The objective function is twice-differentiable and quasiconcave and the constraint functions are linear, so the Kuhn-Tucker conditions are necessary and if ((x*, y*), λ*) satisfies these conditions and no partial derivative of the objective function at (x*, y*) is zero then (x*, y*) solves the problem. Solutions of the Kuhn-Tucker conditions at which all derivatives of the objective function are zero may or may not be solutions of the problem—we need to check the values of the objective function at these solutions.

(Alternatively we can argue as follows. The constraint functions are linear, so the Kuhn-Tucker conditions are necessary.
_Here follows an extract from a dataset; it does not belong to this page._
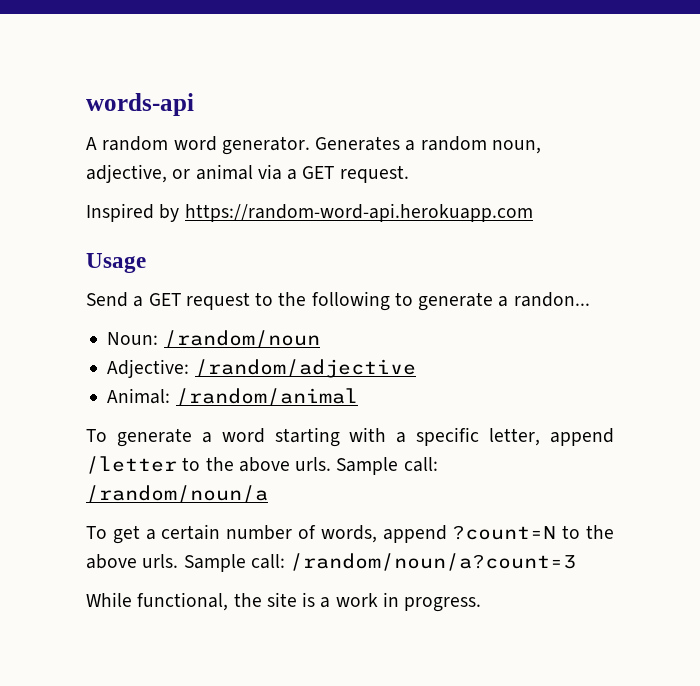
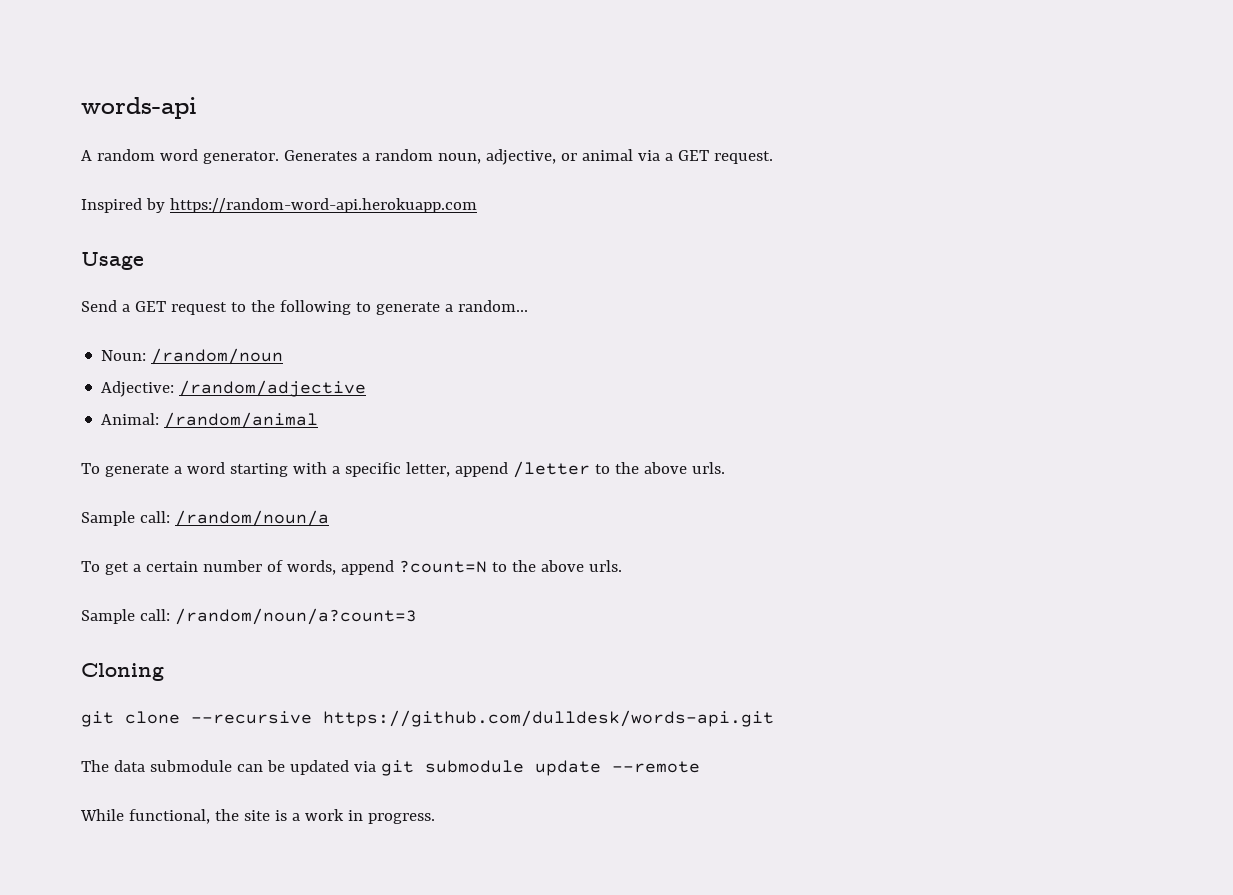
[513,292,590,307] randon... -> [457,300,528,312] random...
(332, 464) none -> (725, 468) //
(179, 561) none -> (622, 566) //
(577, 562) none -> [81,663,164,681] [81,710,774,727] [81,760,700,776] // Cloning // git clone --recursive https://github.com/dulldesk/words-api.git // The data submodule can be updated via git submodule update --remote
Further, the objective function is continuous and the constraint set is compact, so by the extreme value theorem the problem has a solution. Thus the solutions of the problem are the solutions of the first-order conditions that yield the highest values for the function.)

The Lagrangean is

L(xy) = xy − λ1(x + y − 6) + λ2x + λ3y.
The Kuhn-Tucker conditions are
y − λ1 + λ2 = 0
x − λ1 + λ3 = 0
λ1 ≥ 0, x + y ≤ 6, λ1(x + y − 6) = 0
λ2 ≥ 0, x ≥ 0, λ2x = 0
λ3 ≥ 0, y ≥ 0, λ3y = 0.
  • If x > 0 and y > 0 then λ2 = λ3 = 0, so that λ1 = x = y from the first two conditions. Hence x = y = λ1 = 3 from the third condition. These values satisfy all the conditions.
  • If x = 0 and y > 0 then λ3 = 0 from the last condition and hence λ1 = x = 0 from the second condition. But now from the first condition λ2 = −y < 0, contradicting λ2 ≥ 0.
  • If x > 0 and y = 0 then λ2 = 0, and a symmetric argument yields a contradiction.
  • If x = y = 0 then λ1 = 0 form the third set of conditions, so that λ2 = λ3 from the first and second conditions. These values satisfy all the conditions.
We conclude that there are two solutions of the Kuhn-Tucker conditions, (xy, λ1, λ2, λ3) = (3, 3, 3, 0, 0) and (0, 0, 0, 0, 0). The value of the objective function at (3, 3) is greater than the value of the objective function at (0, 0), so the solution of the problem is (3, 3).